The Gahrs regrouped and finished the day in third place behind five-time series champion Hendrickson and runners-up Scott Saxton and Frank Farrand of Surrey, B.C.

The top three were separated by just six-tenths of a second in the final rotation.

Other winners from Saturday were Dennis Hughes (Spokane) and Matia Haskey (Aberdeen) in the 600-horsepower Super Modified class, and Jerimy Brewer and Pressley Lollar of Tacoma in the 1,000-horsepower Super Boats.

Event spokesman Doc Reiss said Brewer’s 38.708-second time in the last rotation was the equivalent of 96 mph.

“This was a real fast rotation,” Reiss said.

A crowd of about 7,000 roared early and often as the teams found their rhythms and shaved seconds off their times.

Another Sequim team, driver Dillon Cummings and navigator Teri Cummings of TNT Racing, finished third in Super Modifieds with a brand-new engine.
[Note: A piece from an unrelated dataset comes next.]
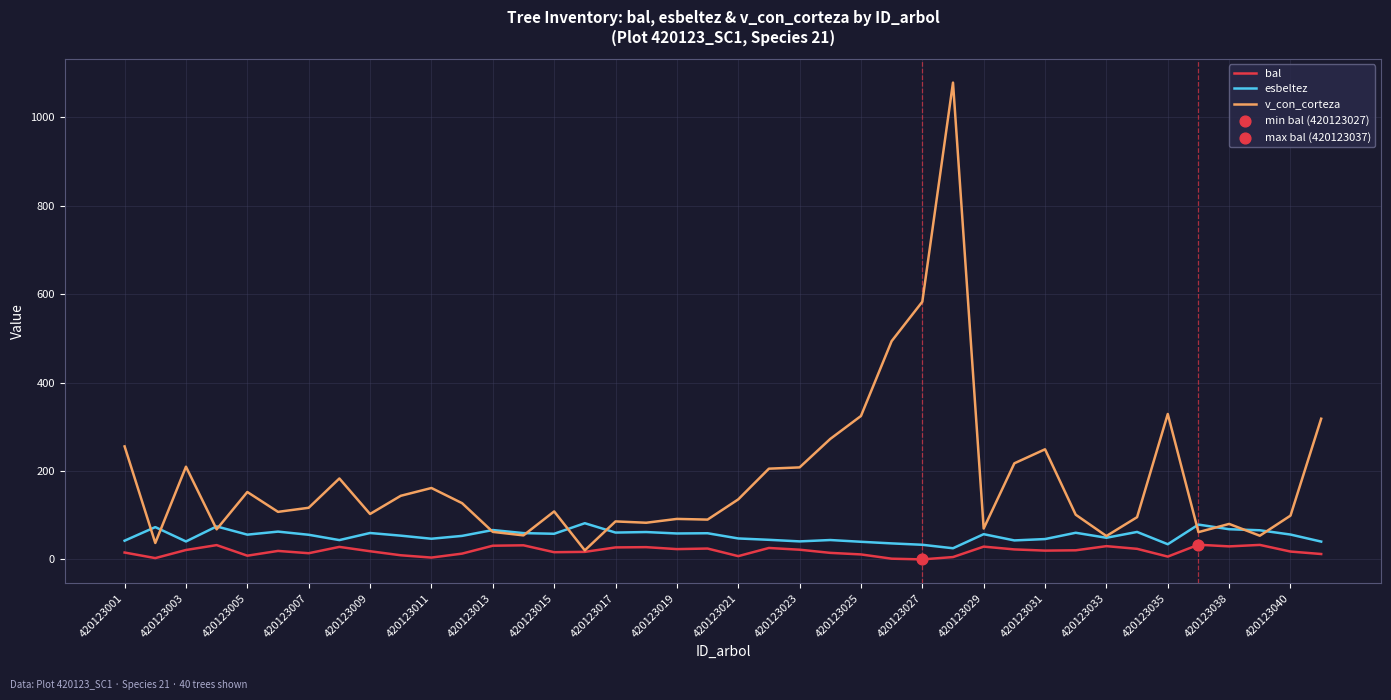

Which series has the largest total across all categories?

v_con_corteza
The Cummings used their first two runs to break in the motor.

“You could throw a line out the back of the boat and do a little trolling at this speed,” the public address announcer quipped as the Cummingses’ No. 99 Jeepers Creepers boat turned a 78.499-second opening lap.

The Cummingses blew the motor at a race in St. John earlier this year, in which they clipped an island, spun around, twisted upside-down and went through a fence.
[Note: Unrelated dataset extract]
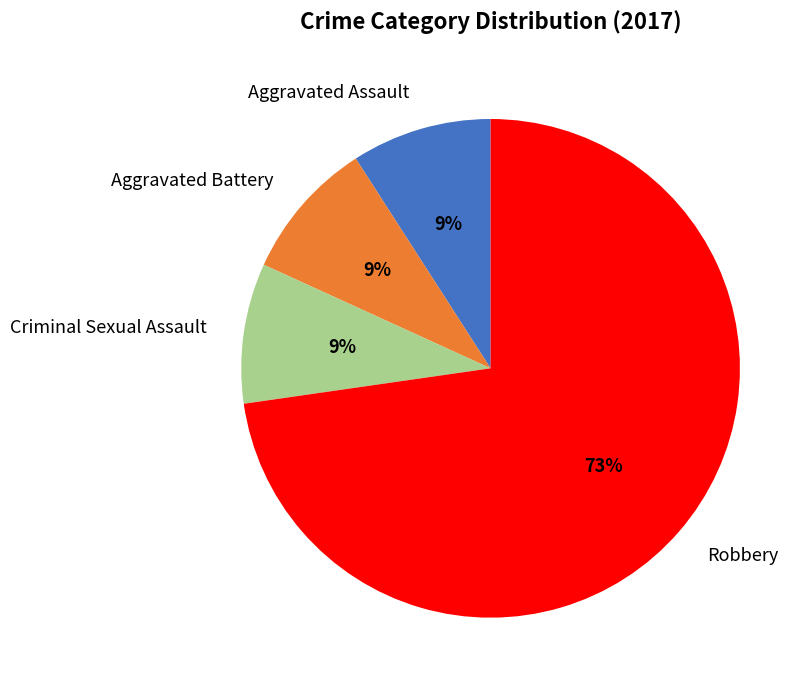

Which has a higher value, Criminal Sexual Assault or Robbery?

Robbery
They used an engine from a small pickup truck to finish that race and had loftier goals Saturday.

“If everything goes right, we’ll definitely podium,” Teri Cummings correctly predicted between qualifying runs.

Extreme Sports Park co-owner and Wicked Racing driver Dan Morrison sat out the race because he is modifying his boat. He figures to be a factor in 2014 with a souped-up engine.

The all-day event featured some crowd-pleasing rollovers.

It began with the singing of the Canadian and American national anthems by the Sequim High School choir, which sold programs to raise money for a trip to perform in New York’s Carnegie Hall in March.

The anthems were followed by a tribute to 9/11 victims and heroes, and a flyover by a Coast Guard helicopter from the Port Angeles air station.

Later in the day, Port Angeles Deputy Police Chief Brian Smith reported no major incidents at the Extreme Sports Park.

“We have an interagency presence,” he said.

“We think the organizers did a great job of planning and organizing and taking advantage of information from past events.”

The Extreme Sports Park has hosted sprint boat racing for the past three years.